Dennoch: "So kann es nicht weitergehen", ist Het Nieuwsblad überzeugt. Das belgische Asylsystem platzt gerade aus allen Nähten. Und da ist wenig Besserung in Sicht. Der russische Präsident Putin etwa wird weiter versuchen, ukrainische Flüchtlinge nach Westen zu treiben. Nur gilt hier die Feststellung, die 2015 auch schon richtig war: Das Flüchtlingsproblem kann nur auf europäischer Ebene gelöst werden. Im Moment ist es so, dass alle Schutzsuchenden am Ende in Westeuropa landen. In der Zwischenzeit muss Belgien aber alles tun, um dafür zu sorgen, dass kein Flüchtling auf der Straße übernachten muss.
Het Belang van Limburg sieht das genauso. So hat sich zum Beispiel herausgestellt, dass rund die Hälfte der Erwachsenen, die in Belgien Asyl anfragen, schon in einem anderen europäischen Land registriert wurden.

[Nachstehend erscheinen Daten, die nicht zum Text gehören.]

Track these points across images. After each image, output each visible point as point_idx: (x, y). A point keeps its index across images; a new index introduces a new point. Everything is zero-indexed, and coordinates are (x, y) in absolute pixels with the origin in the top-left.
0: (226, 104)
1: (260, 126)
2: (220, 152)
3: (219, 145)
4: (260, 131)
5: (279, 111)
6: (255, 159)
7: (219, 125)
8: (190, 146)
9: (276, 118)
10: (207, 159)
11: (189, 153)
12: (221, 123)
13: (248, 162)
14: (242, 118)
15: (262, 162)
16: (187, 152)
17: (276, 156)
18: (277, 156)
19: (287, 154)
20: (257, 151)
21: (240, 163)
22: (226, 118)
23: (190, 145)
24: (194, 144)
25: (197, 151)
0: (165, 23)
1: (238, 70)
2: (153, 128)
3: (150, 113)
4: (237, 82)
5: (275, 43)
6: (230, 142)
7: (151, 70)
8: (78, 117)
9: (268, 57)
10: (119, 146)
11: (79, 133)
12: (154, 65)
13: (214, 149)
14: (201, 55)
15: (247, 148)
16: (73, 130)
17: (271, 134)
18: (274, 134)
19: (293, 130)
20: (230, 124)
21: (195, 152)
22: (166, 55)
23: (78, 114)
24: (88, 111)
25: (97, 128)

Theoretisch darf das nicht sein, es passiert aber eben. In der Asylpolitik gilt mehr denn je: Jeder für sich. Nur ist das ein Irrweg. Mögen die Länder auch glauben, dass sie die Asylkrise am besten alleine lösen können, so produziert das unterm Strich einfach nur mehr Chaos. Die Asylkrise von 2015 war offensichtlich noch nicht dramatisch genug, um alle zu der Einsicht zu bringen, dass man das Problem nur gemeinsam, eben auf der EU-Ebene lösen kann. Vielleicht bringt diese Krise die Erleuchtung.